Cranial Maxillary Complex: It links the maxillary dentition to the TM joint articular eminence and fossa.
Anomalous Medical Models: Digital anatomical models of the human body that include the facial skeleton and associated structures. These models can be generated with and without structural deformities that exhibit both normal and compromised TM joint anatomy and occlusal disturbances. By programming these models with varying temporomandibular joint structural deformities, differing TM joint structural alterations can be readily visualized, along with how these alterations influence occlusal distortions.
Disc Parameters That Determine a Normal TM Joint Foundation: Seven associated anatomical relationships that determine health or pathology of the articular discs; the biconcave shape, the 1:00 o’clock posterior band, the anterior and posterior bands centering the condyles sagitally, the medial and lateral bearing zones bracing the condyle transversely, the superior bearing zone braces the condyles vertically, the posterior band deflects the condyle away from the ear canal, and posterior is 1:00 o’clock for both TMJs.
Temporomandibular Joint Foundation: The combined anatomy of the boney glenoid fossa, the articular eminence, the skull base, the mandibular condyles, the articular disks, the retrodiskal tissues, and the ligamentous attachments that hold the discs in place on top of the condyles.
Condylar Structural Alterations: There are 4 condylar structural alterations that can indicate the presence of boney disease; a disproportionate condyle to fossa ratio, a decreased condylar dimension secondary to a condylar growth center injury, a decreased condylar dimension secondary to degenerative changes, and when the condyle shows evidence of articular surface adaptation.
Piper’s Classification: The Piper classification subsets the spectrum of soft and hard tissue disorders and structural alterations that can occur within the temporomandibular joint into three components: staging the intra-articular soft tissue disorders, quantifying the degree and direction of disc displacements, and classifying the type of condylar head bony disorders.

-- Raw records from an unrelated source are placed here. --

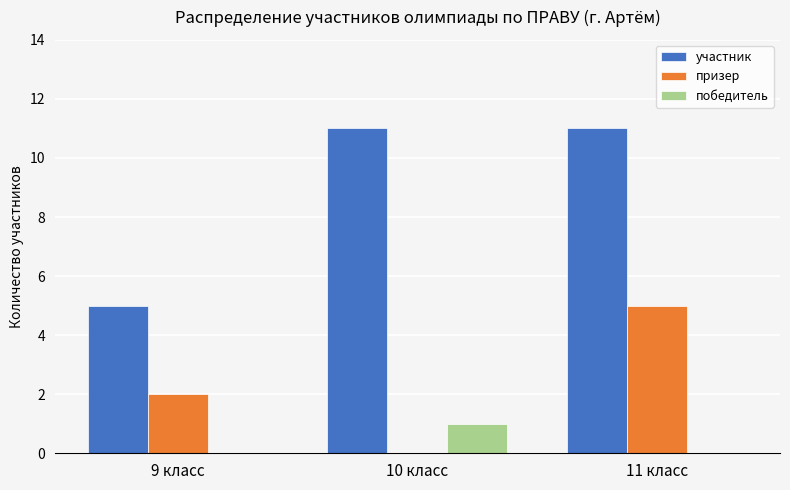

Does the chart contain stacked bars?

No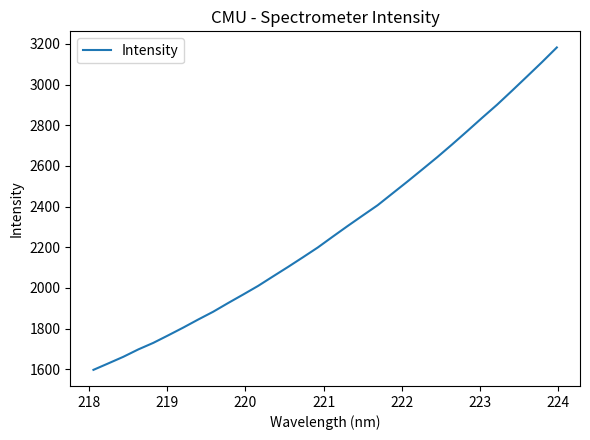

What is the difference between the maximum and minimum values?

1586.0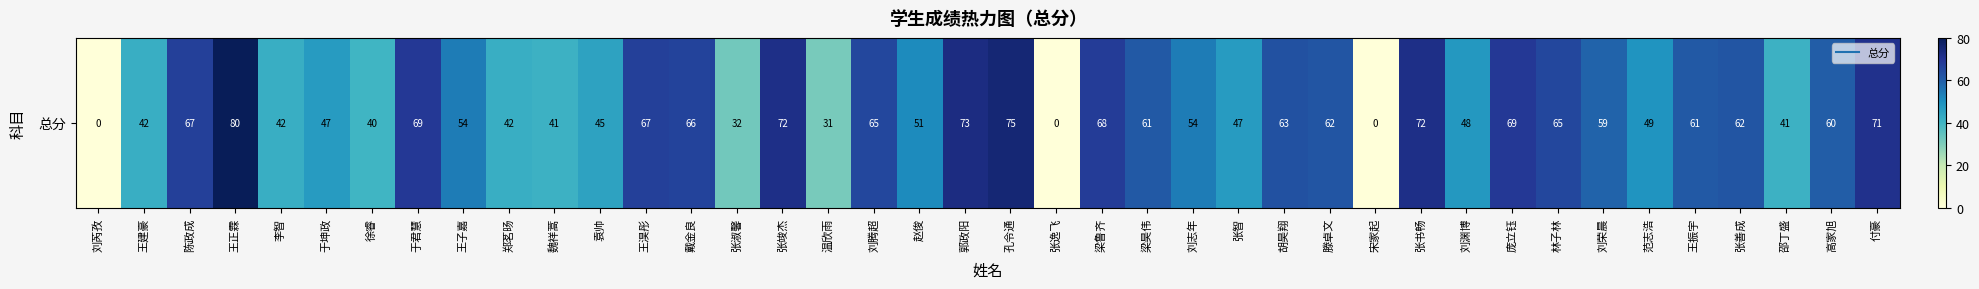

Rank the categories by value from highest to lowest.

王正霖, 孔令通, 郭政阳, 张竣杰, 张书畅, 付豪, 于君慧, 庞立钰, 梁鲁齐, 陈政成, 王淏彤, 戴金良, 刘腾超, 林子林, 胡昊翔, 滕卓文, 张善成, 梁昊伟, 王振宇, 高家旭, 刘荣晨, 王子嘉, 刘志年, 赵俊, 范志浩, 刘渊博, 于坤政, 张智, 袁帅, 王建豪, 李智, 郑茗旸, 魏祥蒿, 邵丁盛, 徐睿, 张淑馨, 温欣雨, 刘芮孜, 张逸飞, 宋家起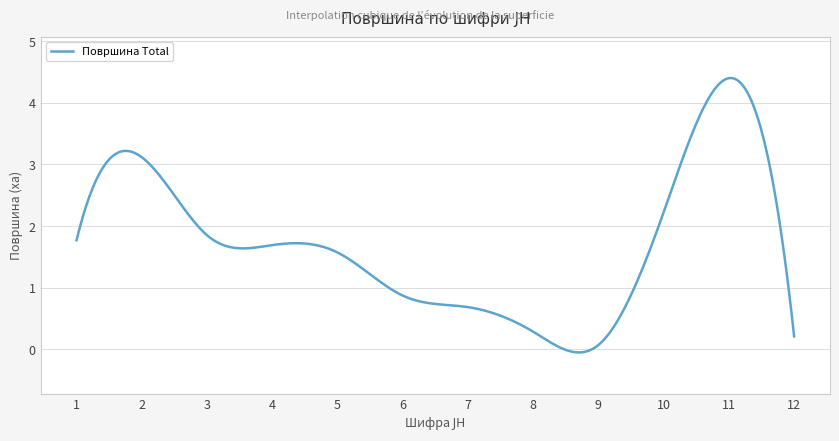

What is the difference between the maximum and minimum values?

4.5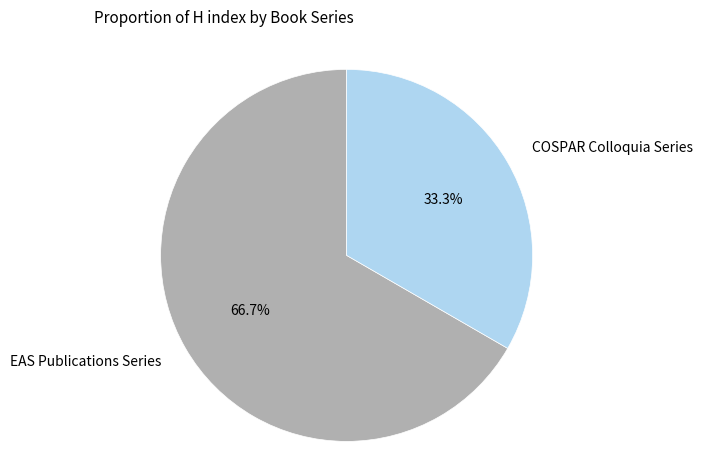

Which category accounts for the majority?

EAS Publications Series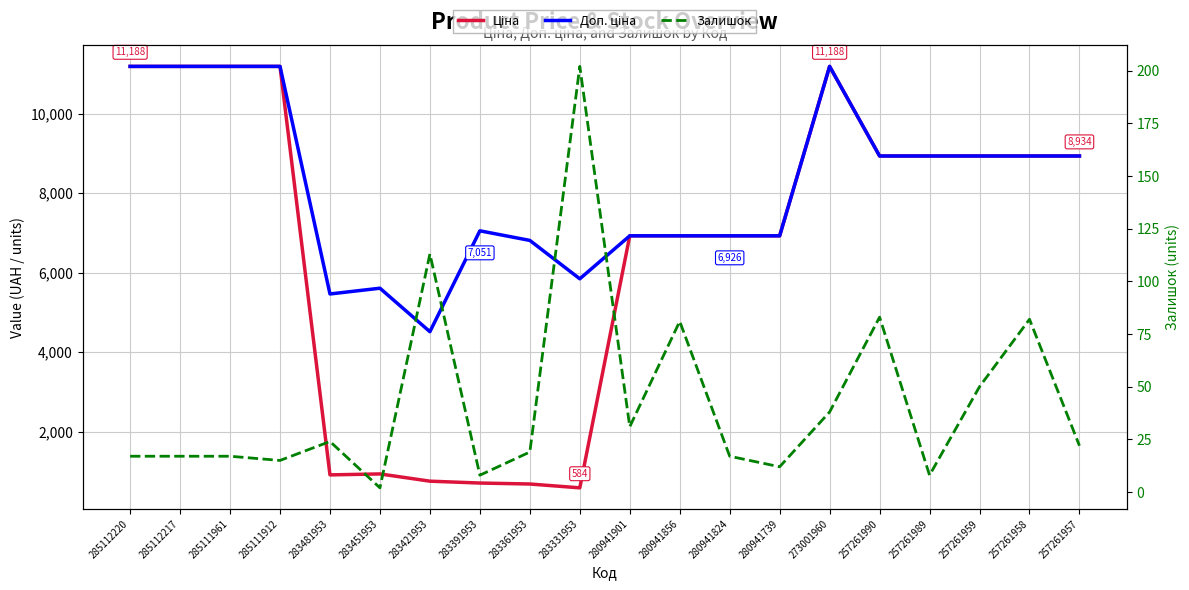

List the labels in order of Ціна value, smallest first.

283331953, 283361953, 283391953, 283421953, 283481953, 283451953, 280941901, 280941856, 280941824, 280941739, 257261990, 257261989, 257261959, 257261958, 257261957, 285112220, 285112217, 285111961, 285111912, 273001960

Piper’s classification places patients into diagnostic categories to help to determine the therapeutic options that would most suit the patient’s clinical and imaged findings.
Clock Face Orientation: The articular disc position as it sits on top of the mandibular condyle, can be categorized by the “hands on a clock face,” where 1:00 is a normal disc position. The disc position worsens as the disc displaces anteriorly towards 12:00, and 11:00, with severe disc displacement occurring at 10:00.
Joint-Based Malocclusion: A malocclusion occurs when structural alterations in the temporomandibular joint foundation influence changes within the dental occlusion. An intact condition of the TM joint foundation structures dictates the positioning of the mandibular discal complex relative to the cranial maxillary complex, which establishes a normal joint-based occlusion (JBO). However, when TM joint structural alterations misalign the mandibular discal complex, varying degrees of malocclusion develops at the tooth level.